Given text:
--- Start ---

# CS224n: NLP with Deep Learning

# Lecture 8: Machine Translation

---

## Statistical Machine Translation

Idea:  
Learn a probabilistic model, using our data

Using Bayes Rule, it can be decomposed into:
* Translation Model:  
Know about translation of local chunks of phrases

* Language Model:  
Writing good English (target language)

![Lecture08_Statistical_Machine_Translation.png](attachment:Lecture08_Statistical_Machine_Translation.png)

---

## Alignment

Alignment = correspondence between particular words

* Not necessarily bijective:  
Can be:
    * Many-to-one
    * One-to-many: the **one** word is called a *fertile* word
    * Many-to-many

![Lecture08_Alignment_Many_to_One.png](attachment:Lecture08_Alignment_Many_to_One.png)

![Lecture08_Alignment_One_to_Many.png](attachment:Lecture08_Alignment_One_to_Many.png)

## Back to SMT

![Lecture08_Statistical_Machine_Translation_2.png](attachment:Lecture08_Statistical_Machine_Translation_2.png)

* We can't enumerate every $y$ to calculate this probability

* We explore the different possibilities, and discard the low-probability ones as we go  
 → Beam Search

---

## Neural Machine Translation

* Neural Machine Translation is called **sequence-to-sequence** (seq2seq)
* Involves 2 RNN

### Other usages of Seq2seq

![Lecture08_Seq2seq_usages.png](attachment:Lecture08_Seq2seq_usages.png)

### Encoding / Decoding

* Encoding of the source sentence = last hidden state of the Decoder RNN

* Decoder RNN is a **conditional** Language Model, as it is conditioned on this encoding

### At Test time

![Lecture08_Encoder_Decoder_Architecture_Test.png](attachment:Lecture08_Encoder_Decoder_Architecture_Test.png)

### NMT Principle

Direct calculation of $P(y|x)$ :

$ P(y|x) = P(y_1 | x) \, P(y_2 | y_1, x) \, P(y_3 | y_1, y_2, x)  ...  P(y_T | y_1, ..., y_{T-1}, x) $

### Training a Model

We need:
* A parallel corpus
* Words embeddings for words in both languages (source & target)

* Here, in NMT, we learn the translation objective directly
* While in SMT, we were doing it indirectly, by separating the task into different subtasks

![Lecture08_Encoder_Decoder_Architecture_Training.png](attachment:Lecture08_Encoder_Decoder_Architecture_Training.png)

--- End ---

Stated exercise 1: Recast the listing as a JSON list of strings with one string per line, leaving out blank lines. Start at the first line of the listing and stop after the line that contains "Answer: (C)".

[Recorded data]
--- Start ---

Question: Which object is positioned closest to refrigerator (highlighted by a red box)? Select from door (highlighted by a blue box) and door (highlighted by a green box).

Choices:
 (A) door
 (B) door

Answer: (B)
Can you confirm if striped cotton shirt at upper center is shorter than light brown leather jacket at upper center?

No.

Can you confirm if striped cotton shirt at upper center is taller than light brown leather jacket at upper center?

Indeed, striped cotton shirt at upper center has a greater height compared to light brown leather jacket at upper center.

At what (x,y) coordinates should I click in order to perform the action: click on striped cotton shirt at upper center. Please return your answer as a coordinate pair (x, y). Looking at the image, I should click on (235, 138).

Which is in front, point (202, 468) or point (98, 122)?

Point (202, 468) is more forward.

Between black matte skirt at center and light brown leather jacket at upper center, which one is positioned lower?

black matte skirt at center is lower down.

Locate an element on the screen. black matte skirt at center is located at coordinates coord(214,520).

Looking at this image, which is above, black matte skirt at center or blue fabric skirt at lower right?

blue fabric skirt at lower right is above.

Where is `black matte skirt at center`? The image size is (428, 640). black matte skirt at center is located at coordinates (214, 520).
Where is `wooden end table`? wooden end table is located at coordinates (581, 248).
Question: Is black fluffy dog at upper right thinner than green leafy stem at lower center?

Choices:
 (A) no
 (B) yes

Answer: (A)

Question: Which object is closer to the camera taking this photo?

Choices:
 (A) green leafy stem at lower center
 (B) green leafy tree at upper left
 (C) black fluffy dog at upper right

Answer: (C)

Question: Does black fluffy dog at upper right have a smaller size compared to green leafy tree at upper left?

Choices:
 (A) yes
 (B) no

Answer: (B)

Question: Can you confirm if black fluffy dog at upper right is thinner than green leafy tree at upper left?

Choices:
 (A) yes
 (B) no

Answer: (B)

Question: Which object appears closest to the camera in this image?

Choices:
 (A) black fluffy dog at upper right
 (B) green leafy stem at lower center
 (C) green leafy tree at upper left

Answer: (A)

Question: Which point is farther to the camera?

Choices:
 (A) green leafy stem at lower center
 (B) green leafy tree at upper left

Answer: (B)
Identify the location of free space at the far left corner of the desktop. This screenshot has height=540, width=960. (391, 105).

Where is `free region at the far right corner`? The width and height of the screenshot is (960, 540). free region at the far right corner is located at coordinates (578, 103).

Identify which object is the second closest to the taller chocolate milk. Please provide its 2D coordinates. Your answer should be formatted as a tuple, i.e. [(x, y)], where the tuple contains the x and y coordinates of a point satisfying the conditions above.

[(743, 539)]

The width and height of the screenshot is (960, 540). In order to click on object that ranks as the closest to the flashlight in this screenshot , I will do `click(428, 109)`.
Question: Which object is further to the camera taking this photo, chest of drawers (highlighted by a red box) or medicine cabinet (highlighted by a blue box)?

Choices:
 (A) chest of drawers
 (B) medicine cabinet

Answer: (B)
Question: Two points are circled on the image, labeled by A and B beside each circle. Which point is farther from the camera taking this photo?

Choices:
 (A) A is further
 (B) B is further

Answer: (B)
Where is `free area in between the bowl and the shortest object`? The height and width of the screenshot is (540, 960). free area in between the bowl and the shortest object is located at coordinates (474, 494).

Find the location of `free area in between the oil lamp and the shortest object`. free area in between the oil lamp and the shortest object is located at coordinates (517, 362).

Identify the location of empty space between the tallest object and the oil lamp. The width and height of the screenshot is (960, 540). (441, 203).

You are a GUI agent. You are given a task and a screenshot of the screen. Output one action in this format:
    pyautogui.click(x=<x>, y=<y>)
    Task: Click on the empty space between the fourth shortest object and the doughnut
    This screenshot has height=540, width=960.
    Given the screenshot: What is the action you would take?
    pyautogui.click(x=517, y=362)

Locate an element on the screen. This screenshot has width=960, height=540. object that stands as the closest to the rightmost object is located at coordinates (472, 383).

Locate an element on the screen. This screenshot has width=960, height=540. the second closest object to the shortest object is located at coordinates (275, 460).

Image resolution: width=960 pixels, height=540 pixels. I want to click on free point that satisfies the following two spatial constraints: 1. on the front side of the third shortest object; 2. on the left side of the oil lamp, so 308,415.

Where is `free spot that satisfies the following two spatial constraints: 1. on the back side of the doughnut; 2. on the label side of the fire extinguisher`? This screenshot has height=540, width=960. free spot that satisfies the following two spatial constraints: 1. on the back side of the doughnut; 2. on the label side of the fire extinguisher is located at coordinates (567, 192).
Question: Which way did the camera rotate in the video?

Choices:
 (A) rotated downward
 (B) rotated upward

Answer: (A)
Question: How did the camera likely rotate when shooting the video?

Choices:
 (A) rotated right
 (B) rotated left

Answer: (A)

--- End ---

Stated exercise 2: List every kind of alignment that the machine translation notes name as possible.

Solution 1:
[
  "Question: Which object is positioned closest to refrigerator (highlighted by a red box)? Select from door (highlighted by a blue box) and door (highlighted by a green box).",
  "Choices:",
  " (A) door",
  " (B) door",
  "Answer: (B)",
  "Can you confirm if striped cotton shirt at upper center is shorter than light brown leather jacket at upper center?",
  "No.",
  "Can you confirm if striped cotton shirt at upper center is taller than light brown leather jacket at upper center?",
  "Indeed, striped cotton shirt at upper center has a greater height compared to light brown leather jacket at upper center.",
  "At what (x,y) coordinates should I click in order to perform the action: click on striped cotton shirt at upper center. Please return your answer as a coordinate pair (x, y). Looking at the image, I should click on (235, 138).",
  "Which is in front, point (202, 468) or point (98, 122)?",
  "Point (202, 468) is more forward.",
  "Between black matte skirt at center and light brown leather jacket at upper center, which one is positioned lower?",
  "black matte skirt at center is lower down.",
  "Locate an element on the screen. black matte skirt at center is located at coordinates coord(214,520).",
  "Looking at this image, which is above, black matte skirt at center or blue fabric skirt at lower right?",
  "blue fabric skirt at lower right is above.",
  "Where is `black matte skirt at center`? The image size is (428, 640). black matte skirt at center is located at coordinates (214, 520).",
  "Where is `wooden end table`? wooden end table is located at coordinates (581, 248).",
  "Question: Is black fluffy dog at upper right thinner than green leafy stem at lower center?",
  "Choices:",
  " (A) no",
  " (B) yes",
  "Answer: (A)",
  "Question: Which object is closer to the camera taking this photo?",
  "Choices:",
  " (A) green leafy stem at lower center",
  " (B) green leafy tree at upper left",
  " (C) black fluffy dog at upper right",
  "Answer: (C)"
]

Solution 2:
- Many-to-one
- One-to-many
- Many-to-many